> **YOUR INSTRUCTIONS**
Copy out the rows below, putting "Labeling spec" in place of "Annotation spec" and leaving everything else unchanged.

[GIVEN DATA — start]

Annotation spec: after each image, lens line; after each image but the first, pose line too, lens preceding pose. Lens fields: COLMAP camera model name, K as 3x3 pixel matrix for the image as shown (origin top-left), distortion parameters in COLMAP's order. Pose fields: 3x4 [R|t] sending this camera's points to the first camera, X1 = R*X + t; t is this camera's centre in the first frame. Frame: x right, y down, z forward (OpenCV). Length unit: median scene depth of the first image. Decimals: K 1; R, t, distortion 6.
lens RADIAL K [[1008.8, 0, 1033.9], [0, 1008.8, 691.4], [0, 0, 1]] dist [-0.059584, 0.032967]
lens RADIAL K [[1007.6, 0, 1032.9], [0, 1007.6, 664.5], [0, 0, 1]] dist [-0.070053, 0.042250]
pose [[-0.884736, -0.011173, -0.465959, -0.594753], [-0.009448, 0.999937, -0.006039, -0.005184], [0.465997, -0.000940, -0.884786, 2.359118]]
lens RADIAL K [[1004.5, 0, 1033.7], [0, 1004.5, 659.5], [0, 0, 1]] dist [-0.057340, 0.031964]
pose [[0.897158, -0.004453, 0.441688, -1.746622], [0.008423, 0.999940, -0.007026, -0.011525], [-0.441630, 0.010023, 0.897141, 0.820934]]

[GIVEN DATA — finish]

> **SOLVED PROBLEM**
Labeling spec: after each image, lens line; after each image but the first, pose line too, lens preceding pose. Lens fields: COLMAP camera model name, K as 3x3 pixel matrix for the image as shown (origin top-left), distortion parameters in COLMAP's order. Pose fields: 3x4 [R|t] sending this camera's points to the first camera, X1 = R*X + t; t is this camera's centre in the first frame. Frame: x right, y down, z forward (OpenCV). Length unit: median scene depth of the first image. Decimals: K 1; R, t, distortion 6.
lens RADIAL K [[1008.8, 0, 1033.9], [0, 1008.8, 691.4], [0, 0, 1]] dist [-0.059584, 0.032967]
lens RADIAL K [[1007.6, 0, 1032.9], [0, 1007.6, 664.5], [0, 0, 1]] dist [-0.070053, 0.042250]
pose [[-0.884736, -0.011173, -0.465959, -0.594753], [-0.009448, 0.999937, -0.006039, -0.005184], [0.465997, -0.000940, -0.884786, 2.359118]]
lens RADIAL K [[1004.5, 0, 1033.7], [0, 1004.5, 659.5], [0, 0, 1]] dist [-0.057340, 0.031964]
pose [[0.897158, -0.004453, 0.441688, -1.746622], [0.008423, 0.999940, -0.007026, -0.011525], [-0.441630, 0.010023, 0.897141, 0.820934]]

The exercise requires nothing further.